Cuando me vuelvo para mirarlos, los días de mi juventud parecen huir de mí en una ráfaga de pálidos deshechos reiterados, como esas tempestades matinales de nieve en que el pasajero de tren ve remolinear papel de seda ajado tras el último vagón. Durante mis relaciones sanitarias con mujeres, yo era práctico, irónico, enérgico. Mientras fui estudiante, en Londres y París, las mujeres pagadas me bastaron. Mis estudios eran minuciosos e intensos, aunque no particularmente fructíferos. Al principio proyecté graduarme en psiquiatría, como hacen muchos talentos manqués. Pero ni para esto servía: un extraño agotamiento me atenazaba («Doctor, me siento tan oprimido…»). Y viré hacia la literatura inglesa, donde tantos poetas frustrados acababan como profesores vestidos de tweed con la pipa en los labios. París me sentaba de maravilla. Discutía películas soviéticas con expatriados.

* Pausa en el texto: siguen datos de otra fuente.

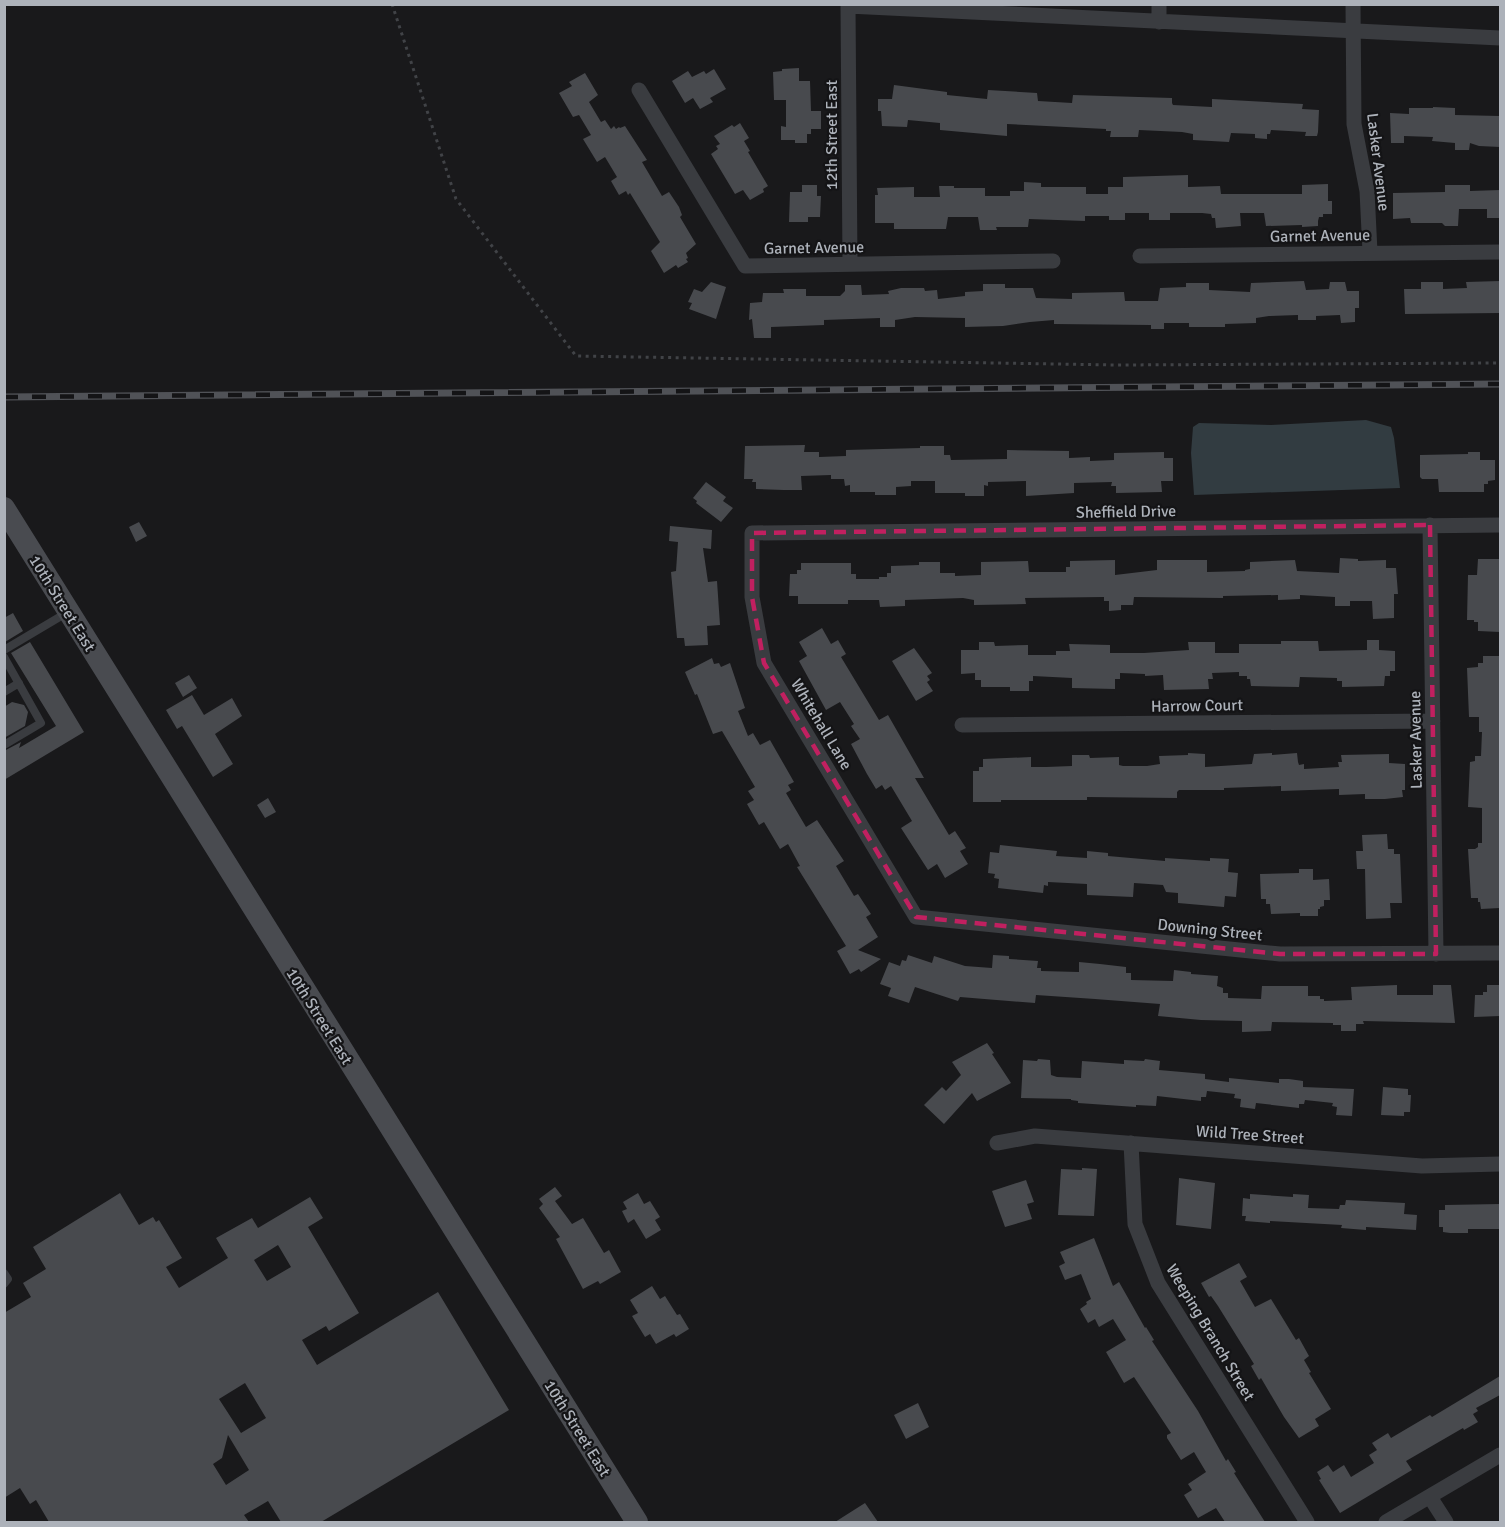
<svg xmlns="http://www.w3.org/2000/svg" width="1505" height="1527" font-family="Signika,sans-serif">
<rect width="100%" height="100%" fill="#19191b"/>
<path fill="#323c41" d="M1366,420L1391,427L1394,438L1400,488L1194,495L1191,453L1193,427L1199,423L1271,425Z"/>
<path fill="#484a4e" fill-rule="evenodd" d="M799,68V81H810L811,111H821V129H811V134H807V143H795V140H781V126L786,127V100H774L773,72L782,71V69Z
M714,69L726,89L710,98L713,102L700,109L693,98L685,103L672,81L688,71L692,77L704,71L706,74Z
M585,73L598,95L589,102L601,122L605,120L611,129L614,126L616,129L619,127L620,128L625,126L647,160L642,162L662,196L669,192L679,207L682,215L680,217L696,244L686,253L688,258L686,259L688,262L678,268L676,265L664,273L651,251L660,242L630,193L628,195L626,191L619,195L611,181L617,177L605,157L597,162L583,139L591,135L579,115L573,117L559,93L572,86L569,82Z
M894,85L947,92V95L987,99L988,90L1037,93L1038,101L1072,103L1073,95L1172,98V103L1173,105L1212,107V99L1303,104L1302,109L1319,110L1318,132L1317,136H1305L1306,132L1271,130L1270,134H1267V139L1255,138V134L1231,133L1229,142L1193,140V134L1182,132L1139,130L1138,137H1110L1111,131H1106V129L1007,124V136L940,130V123L908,120L907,127L882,126L881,111H878V99H892Z
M1433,107L1455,108V115L1500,116V147L1479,146L1470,143L1469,150H1455V143L1432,141L1433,137L1404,136V143H1391L1390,113L1409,114V108H1433Z
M740,123L749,138L744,141L750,151L748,152L768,186L763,189L764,192L750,200L743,190L735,194L711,154L718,149L716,146L720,144L714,136L732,125L734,127Z
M1188,175V187L1220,186L1221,194H1302V185L1328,184V201H1332V214H1323V217H1319L1318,221V226L1302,227V225L1266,226L1264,213H1240L1241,226L1216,228L1215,218H1212L1211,214L1202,213H1170V220H1149V213H1125V220H1109V216H1085V221L1029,219L1028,227H996L997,230H980L978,217H948L946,229H894V223H875V195H878L877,188L914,187V197H940L939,186H954V188H985V196H1010V191H1024V182L1041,183V187H1086V194H1108V187H1123V177Z
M802,185H817V196H821L820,217H808V222H789L790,192H802Z
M1445,185H1470V191L1500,190V218H1487V209H1459L1458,226H1445L1442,223H1411L1410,218L1393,219V193L1445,192Z
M1304,281L1306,290L1329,289L1330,282H1345L1347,291H1359V308H1355V322L1341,323L1340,315L1316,316V320H1298V315L1269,316L1256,318V323L1225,324V327H1189V323H1164V329H1151V325L1054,324V320L1030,322L1003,326L965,327V318L915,317L895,320V327H880V318L824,320V325L771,327V338H754L752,319L749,320L750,303L762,302L763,293H784L783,289H806V296H840L845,291V285H861L862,295L889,294L888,291L901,288H924L925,291L937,290L938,299L965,296V292L983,291V284H1005V288H1033L1036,298L1072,299V293L1124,292L1125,301H1158L1160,288L1186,287V283H1209V290L1250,292L1251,283Z
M1500,281V313L1405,314L1404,289H1421V282H1443V289L1467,288L1466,282Z
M711,282L726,287L716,319L689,309L692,303L688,302L694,289L702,292Z
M805,445L804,452H819V457L846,456V450L920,448V446H944V455H950L951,460L1007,459V450L1069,451V458L1090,457V461L1114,460V453L1164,452V458H1173V481H1161L1162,492L1116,493V486H1111L1112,482L1074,483V493L1026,496V481L988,482V486L984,485V496H965V493H935V481H911V486L896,487V495H875V492H850V485L845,486L844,479H831V475L801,476L802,490H784L756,489V482H752L753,479H744L745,446Z
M1468,452H1480V460H1495V480L1488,481V484H1484V492H1439L1438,479H1422L1420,477V455L1468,454Z
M706,482L726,497L723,501L733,508L721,522L696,503L697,501L693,498Z
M139,522L147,536L136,542L129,527Z
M670,526L712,530L711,549L703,548L708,582L717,581L720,625L707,626L708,645L685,646L684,638H677L671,572L676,571L678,542L669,541Z
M1340,558L1358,559V561L1386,560V568H1396L1398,594H1394V618L1373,619L1372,601H1350V606H1335V597L1300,595V599L1278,600V595L1223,596V598L1134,597L1133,605H1121V610L1109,611V601H1104V597L1025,598L1026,604L974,605V600L963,598L905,600V606L880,607L879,600H848V604H798V596H789L790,574H797V570H801V563H851V574H856V579H879V577H887V573H891V566L919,565V562H940V573H955V576L981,575V562L1028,561L1029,572H1066V567H1070V561L1115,560V575L1157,570V560H1207V572L1245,571V570L1250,569V562L1295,560L1297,571L1339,573Z
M1478,559H1500V632L1478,631V622H1474V620H1467L1468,575H1477Z
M13,613L23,631L5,642L4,618Z
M822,628L831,644L838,640L846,654L841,657L879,720L888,715L924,778H915L949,835L955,831L966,848L960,851L968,864L945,878L937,864L928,870L901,828L912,821L891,786L885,790L882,785L876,789L867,774L851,744L860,739L851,726L854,724L840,702L826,710L799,661L807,656L799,642Z
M1367,640H1379V650L1395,651V671H1390V676H1385L1384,686L1342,687V681H1337V678L1300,677L1299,687L1251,686L1250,679H1247V676H1239V672L1212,673L1213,679H1208L1209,689L1164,690L1163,675L1145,676V674L1120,673V679H1115V689L1072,688V678L1033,676V681H1029V691H1010V687H981V680H975V673L961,674V650H979V642H994L995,646L1028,645V655H1056V651H1070L1069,644L1110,645V653H1144L1189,650L1188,642H1215V653H1239V644H1281V641H1318L1319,651L1367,650Z
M30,642L84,732L4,780V751L21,742L19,748L56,726L11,653Z
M914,648L932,673L927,676L930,680L927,682L933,691L916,701L892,661Z
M1483,656H1500V908L1481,909L1480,902H1478V898H1471L1468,849H1475L1478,847V843H1482V808L1468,807L1470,762L1475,761V756H1481L1482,732H1479V717H1469L1467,668L1478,667V663H1483Z
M712,658L714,664L719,663L721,667L730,663L745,708L738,711L748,736L753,733L760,745L770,740L794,782L788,785L791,790L786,793L793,805L806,827L817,820L844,861L836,866L854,896L858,894L871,914L866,917L878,937L858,950L881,959L861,972L859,969L850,974L837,951L846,946L797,867L800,866L788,844L780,849L764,822L759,825L747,804L754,800L748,791L755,787L722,731L713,734L697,694L695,695L685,672Z
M189,675L197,688L183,697L175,683Z
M192,695L204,715L232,698L242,716L215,734L233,764L213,777L182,726L177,729L166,710Z
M12,702L24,705L28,712L25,726L4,738V707Z
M1188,753L1205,754V767L1252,764L1254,754L1272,753V755L1297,753L1298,762L1299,765L1304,764V769L1339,767L1338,762H1342L1341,755L1389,754V763L1405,764V790H1402L1403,797L1385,799H1365V794L1339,795V789L1281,791V786L1224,788V790H1179L1177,792V798L1087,797V800H1001V802H973V771H979V767H983V759L1031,757V767H1046L1072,766V755H1089L1090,758L1119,757V765L1123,766H1147L1160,764L1159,756L1188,755Z
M268,798L276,812L265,818L257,805Z
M1387,834L1388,849H1394V854H1400L1402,903H1390L1391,918L1366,919L1365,869H1357L1356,851H1363L1362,835Z
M1000,845L1057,851L1056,856L1087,858V851L1108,853V856L1165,861V858L1210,861V858L1229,859L1228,872L1238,873L1236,897L1225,896L1224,907L1178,903V893L1166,892L1163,885L1134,883L1133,897L1087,895V884L1048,882V886L1044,885L1043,893L998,888L999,879L994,878L995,874L988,873L990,852L999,853Z
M1299,869H1313V880L1329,879L1330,900H1324V906L1320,907V909H1318V916H1300V913L1271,914L1270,904H1266V899H1261L1260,874L1299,873Z
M908,955L932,963L934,956L965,966L992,968L993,955L1009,956V959L1038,961L1037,968H1041V971L1079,972V962L1100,964L1126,967V973H1131V980L1173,981L1174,970L1191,972V974L1218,976L1217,986L1223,988V993H1228V998L1261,999L1262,986H1308V996H1320V999H1324V1001L1352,1000L1351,987L1397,985V995H1433V985H1451L1455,1023L1363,1021L1364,1024H1356V1031H1341V1025H1333V1023L1272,1022L1271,1031L1242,1032V1021L1201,1020L1158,1016L1160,1004L1095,999L1036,995L1035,1003L960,997L958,1001L915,987L909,1003L888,996L891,988L880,984L889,962L900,966L902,960L906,961Z
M1487,985H1500V1016L1474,1017L1475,995H1483V992H1487Z
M987,1043L994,1053L992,1054L1011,1083L977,1101L972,1093L944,1124L924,1105L942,1087L946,1091L961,1075L952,1062Z
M1038,1059L1050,1060L1051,1075L1057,1077L1081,1078L1082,1061L1124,1064V1060L1144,1061L1145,1059L1160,1061L1159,1070L1205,1074V1079L1229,1082V1078L1279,1083V1079H1289L1303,1081V1087L1354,1089L1352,1116L1336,1115L1337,1107L1332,1106L1333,1103L1305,1100L1304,1104H1299V1108L1256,1103L1255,1109L1240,1107L1241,1099L1234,1098L1235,1094L1207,1091L1206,1097H1201V1101L1157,1096L1156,1106L1136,1105V1107L1078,1103V1101L1071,1100V1099L1021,1098L1023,1060L1037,1061Z
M1383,1087L1408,1089V1095H1411L1410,1112H1404V1116L1381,1115Z
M1082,1168L1097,1169L1094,1216L1058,1215L1061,1169L1082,1170Z
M1179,1178L1215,1183L1211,1229L1176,1225Z
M1026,1180L1034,1202L1027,1204L1032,1219L1005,1227L992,1191Z
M555,1187L562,1196L555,1201L572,1224L583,1218L604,1253L609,1250L621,1272L600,1284L598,1281L583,1289L556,1239L560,1237L539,1208L543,1204L539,1199Z
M120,1193L139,1225L153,1217L156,1222L159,1220L182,1258L166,1267L179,1288L228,1258L216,1238L252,1218L258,1228L310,1197L323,1218L308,1227L359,1313L329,1331L326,1326L302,1340L317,1365L438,1292L509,1410L321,1522H281L268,1501L244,1515L249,1522H49L36,1500L30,1504L20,1488L4,1498V1313L31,1297L23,1283L46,1269L33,1247ZM278,1245L291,1267L267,1281L254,1260ZM245,1383L266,1418L241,1433L219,1399ZM228,1435L249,1470L226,1485L213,1464L222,1458Z
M638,1193L644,1204L650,1201L660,1217L655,1220L661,1230L646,1239L634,1219L628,1223L622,1211L627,1209L623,1202Z
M1250,1194L1293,1197V1194L1309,1195L1308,1208L1339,1209L1340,1205H1345L1346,1200L1405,1203L1404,1214L1417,1215L1416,1230L1366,1227V1230L1341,1228L1342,1225L1270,1221V1223L1245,1221L1246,1216H1242L1243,1198L1250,1199Z
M1500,1204V1229H1468V1233H1450L1443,1232V1227H1439V1210H1445V1205Z
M1094,1238L1113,1286L1119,1282L1145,1328L1146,1327L1154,1340L1152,1341L1198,1411L1226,1461L1228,1459L1236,1472L1234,1473L1265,1522H1225L1216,1508L1198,1518L1184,1495L1192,1490L1188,1484L1206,1472L1194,1452L1181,1460L1167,1438V1435L1171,1433L1134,1377L1124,1383L1106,1352L1126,1340L1113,1319L1099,1327L1095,1319L1088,1323L1080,1309L1087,1304L1086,1302L1091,1299L1081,1274L1065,1280L1059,1266L1065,1263L1060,1252Z
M1239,1263L1247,1277L1240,1281L1255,1307L1271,1299L1296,1340L1299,1338L1309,1356L1304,1360L1311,1372L1309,1373L1331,1409L1315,1419L1319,1426L1299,1438L1284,1417L1261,1378L1259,1380L1251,1366L1254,1364L1218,1306L1211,1296L1209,1297L1201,1283Z
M652,1286L660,1299L665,1296L677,1315L680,1314L689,1329L676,1337L674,1334L656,1344L650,1334L645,1337L632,1316L638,1313L630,1300Z
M1500,1376V1395L1476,1408L1478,1411L1473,1414L1478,1422L1464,1430L1463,1428L1406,1461L1412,1470L1340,1513L1319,1480L1321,1479L1317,1472L1328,1465L1333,1472L1344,1465L1351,1477L1374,1463L1369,1455L1377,1450L1372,1443L1388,1433L1391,1438L1430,1415L1432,1417Z
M918,1403L929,1427L906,1439L894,1415Z
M865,1503L878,1522H835Z"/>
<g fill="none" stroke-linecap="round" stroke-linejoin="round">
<path stroke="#414347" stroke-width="3" stroke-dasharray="3 4.5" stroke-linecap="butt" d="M392,4L456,199L576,356L1117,365L1500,363"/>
<path stroke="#3a3c40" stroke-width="8" d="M4,650L68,612
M4,657L41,723L4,745
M4,692L19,683
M4,1273L8,1279L4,1284"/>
<path stroke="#3a3c40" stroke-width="15" d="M1353,4L1354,124L1367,191L1370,252
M1159,22V4
M639,90L745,266L1053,261
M1140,256L1500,252
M850,264L848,6L1500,38
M1430,525L1436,954
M1500,525L752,533V597L764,663L916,917L1280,954L1500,953
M962,725L1433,721
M997,1143L1035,1136L1422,1166L1500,1164
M1131,1143L1135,1224L1158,1283L1307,1522
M1430,1497L1446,1522
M1386,1522L1500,1455"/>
<path stroke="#494b50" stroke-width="22" d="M4,508L637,1522"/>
<g stroke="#505257" stroke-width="7">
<path id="rail" d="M4,397L1500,384"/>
</g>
<use href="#rail" stroke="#141416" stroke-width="4.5" stroke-dasharray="14" stroke-linecap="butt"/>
</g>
<path fill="none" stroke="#c12060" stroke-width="4.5" stroke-dasharray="12 8" stroke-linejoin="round" d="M1430,525L1436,954H1280L916,917L764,663L752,597V533Z"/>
<g text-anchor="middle" stroke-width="4.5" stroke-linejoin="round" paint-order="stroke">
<g font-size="16" fill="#adb2ba" stroke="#141416">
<text transform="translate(831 135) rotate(-90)" y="6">12th Street East</text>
<text transform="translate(1379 162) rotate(83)" y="6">Lasker Avenue</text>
<text transform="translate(1320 235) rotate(-1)" y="6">Garnet Avenue</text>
<text transform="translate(814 247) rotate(-1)" y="6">Garnet Avenue</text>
<text transform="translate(1126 511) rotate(-1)" y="6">Sheffield Drive</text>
<text transform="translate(63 603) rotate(58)" y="6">10th Street East</text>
<text transform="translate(1197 705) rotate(-1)" y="6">Harrow Court</text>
<text transform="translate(822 724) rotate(59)" y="6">Whitehall Lane</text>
<text transform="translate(1415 740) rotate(-91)" y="6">Lasker Avenue</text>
<text transform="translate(1210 929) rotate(6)" y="6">Downing Street</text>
<text transform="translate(320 1016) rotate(58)" y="6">10th Street East</text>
<text transform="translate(1250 1134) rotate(4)" y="6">Wild Tree Street</text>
<text transform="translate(1211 1332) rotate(59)" y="6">Weeping Branch Street</text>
<text transform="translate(578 1428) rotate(58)" y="6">10th Street East</text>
</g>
</g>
<rect width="1505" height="1527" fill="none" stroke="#adb2ba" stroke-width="12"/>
</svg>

Me codeaba con uranistas en Deux Magots. Publicaba tortuosos ensayos en diarios oscuros. Componía pastiches:

… Poco me importa que Fräulein von Kulp pueda volverse, la mano sobre la puerta; a nadie he de seguir, ni a Fresca, ni a Gaviota.

Los seis o siete entendidos que leyeron mi artículo: «El tema proustiano en una carta de Keats a Benjamín Bailey», rieron entre dientes. Inicié una Histoire abrégée de la poésie anglaise por cuenta de una importante editorial y después empecé a compilar ese manual de literatura francesa para estudiantes de habla inglesa (con comparaciones tomadas de las letras inglesas) que habría de ocuparme durante la década del cuarenta y cuyo último volumen estaba casi listo para la imprenta por la época de mi arresto.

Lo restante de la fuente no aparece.